The new fluid sampling service did not interfere with the operation of the geosteering service, which accurately directed the well to maximize contact through the two target reservoirs. There was also no interference with the operation of the on-command digital reamer, which reamed the rat hole in the same drilling run.
This combination of technologies saved 48 hours of rig time while achieving well production output that exceeded initial targets by more than 30%.
Setting sampling records
An operator developing a new field offshore Australia required large volumes of high-quality fluid samples for detailed geochemical analysis to inform its completion, surface facilities and pipeline designs. Selecting the wrong metallurgy raised the possibility of reservoir fluids degrading or corroding completion and surface equipment, leading to significant costs and HSE risks.
The operator estimated that 20 liters (5.3 gal) of fluid were required for proper PVT analysis from the first wells, which were highly deviated with an inclination of up to 80 degrees. After discussing the specifics of the reservoir, the production goals and the completion challenges, the BHGE team recommended the fluid analysis and sampling-while-drilling service for this operation. The service would not only capture up to 400% more fluid volume than other sampling-while-drilling systems, but it also would avoid the differential sticking risks common to wireline sampling systems in deviated wells.

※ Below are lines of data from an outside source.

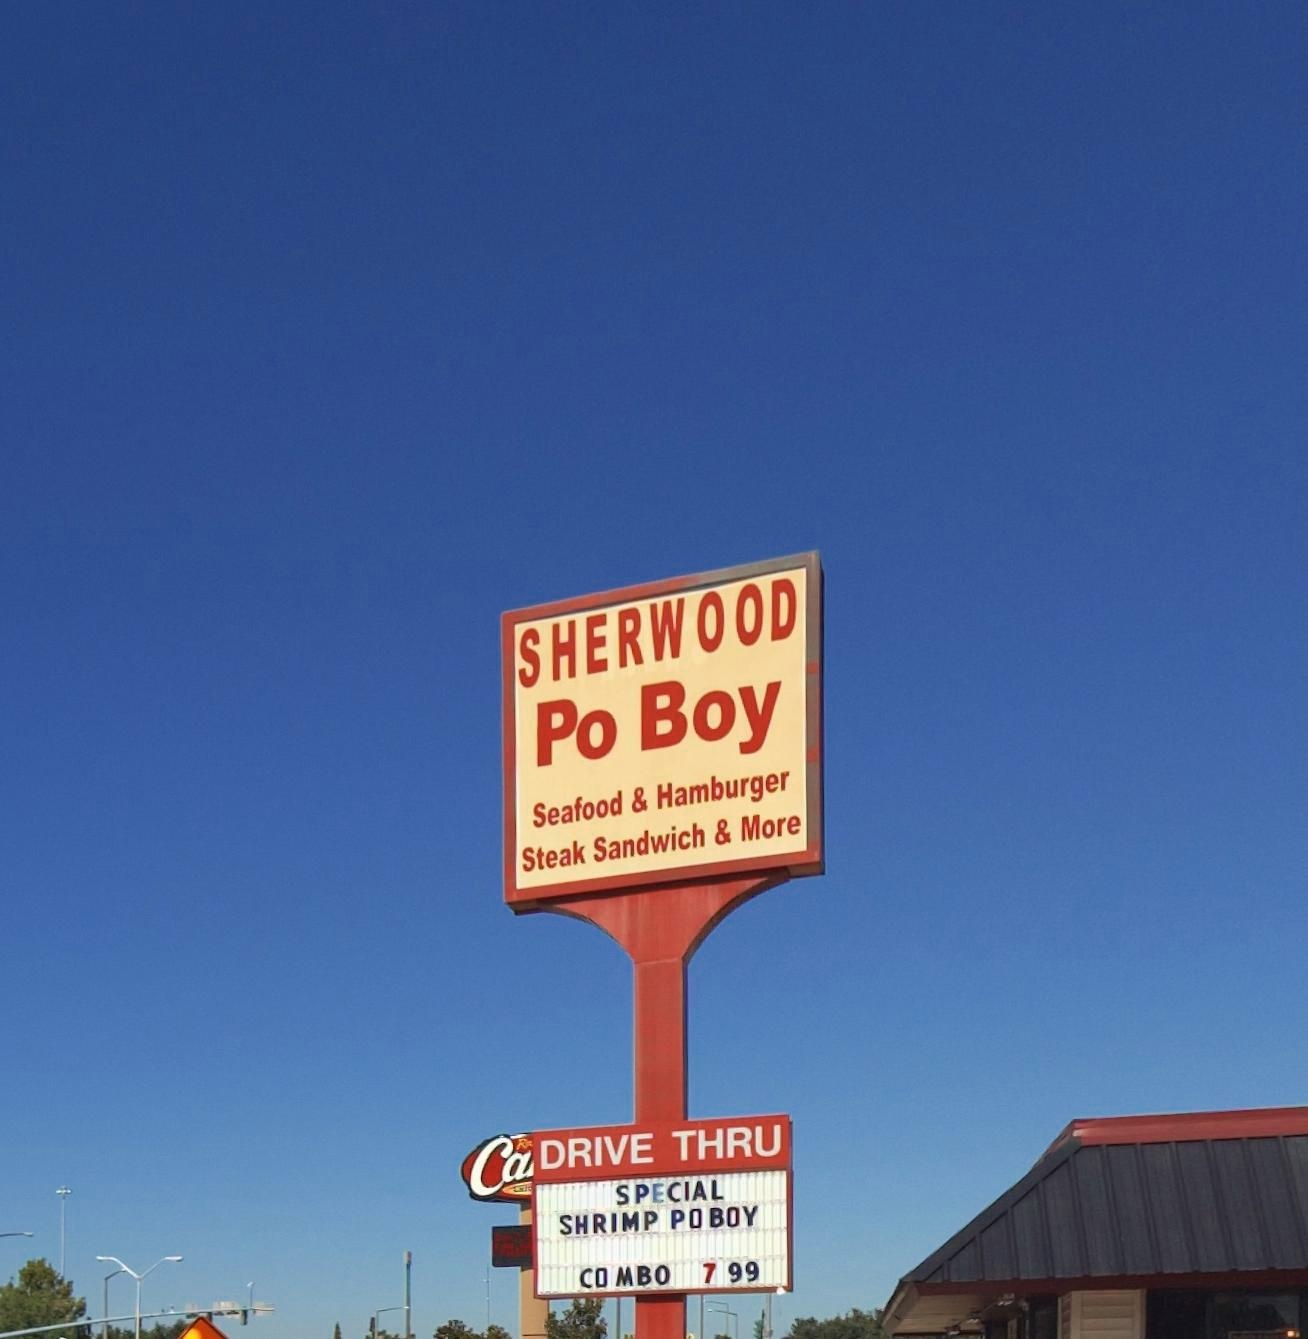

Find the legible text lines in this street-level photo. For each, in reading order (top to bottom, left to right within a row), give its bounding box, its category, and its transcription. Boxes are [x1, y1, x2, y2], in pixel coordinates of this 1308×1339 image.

[515, 573, 801, 697] BusinessName: SHERWOOD
[529, 674, 789, 776] BusinessName: Po Boy
[529, 766, 794, 835] None: Seafood & Hamburger 
[518, 810, 804, 876] None: Steak Sandwich & More
[465, 1130, 535, 1202] BusinessName: Ca
[556, 1202, 762, 1238] None: SHRIMP PO BOY
[537, 1120, 785, 1174] None: DRIVE THRU
[612, 1176, 726, 1209] None: SPECIAL
[573, 1257, 763, 1293] None: COMBO 7 99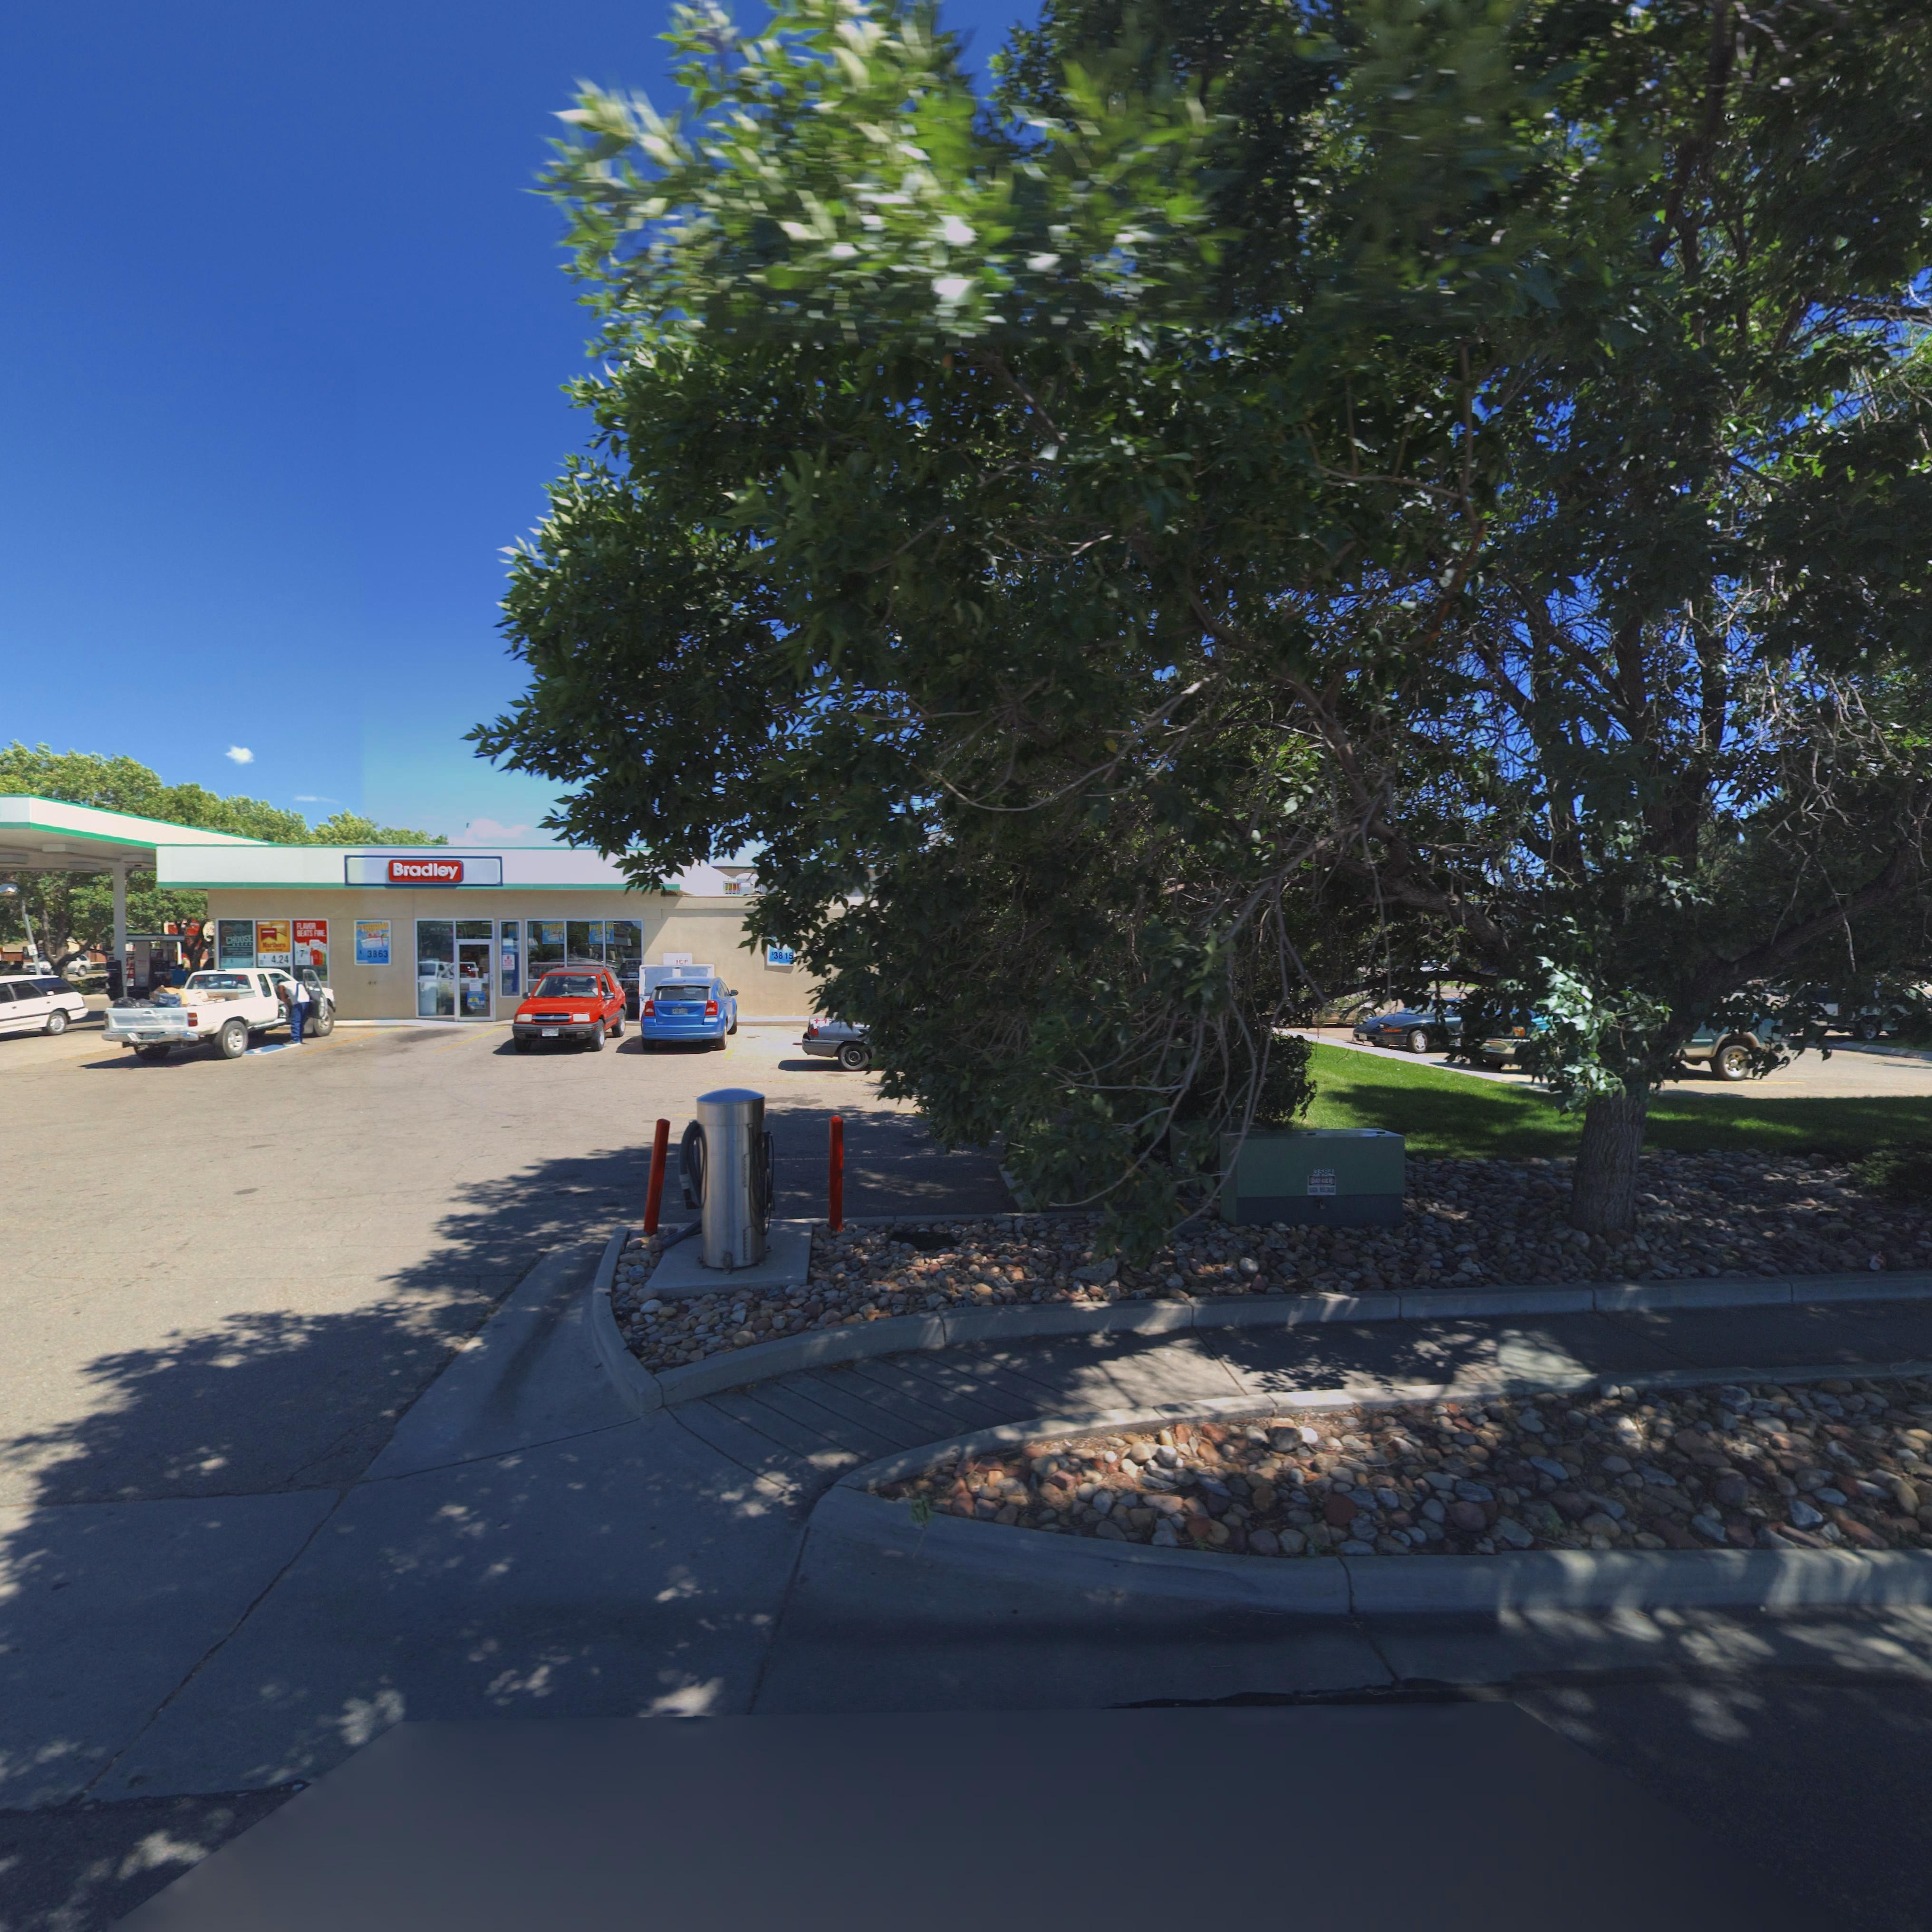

To save time in the analysis, the operator and service provider developed a sampling strategy that maximized fluid volume capture from two drilling runs on two different wells. The plan called for spending two hours on the wall at each sampling location followed by retracting the probe and adjusting the BHA to mitigate sticking risks.
The service captured 26 samples—12 from the first well and 14 from the second—with a total sample volume of more than 20 liters. This represented a global record for fluid sampling-while-drilling and an improvement over similar services that required at least four runs to reach the same volume goal.
This large sample volume allowed the operator to test and select all materials that would safeguard the integrity of the completion and surface equipment. And despite the extended on-wall sampling times and challenging hole inclination, the sampling service exhibited no differential sticking issues.
These early field successes are prompting other operators to take a closer look at FASTrak Prism’s potential for their high-risk wells.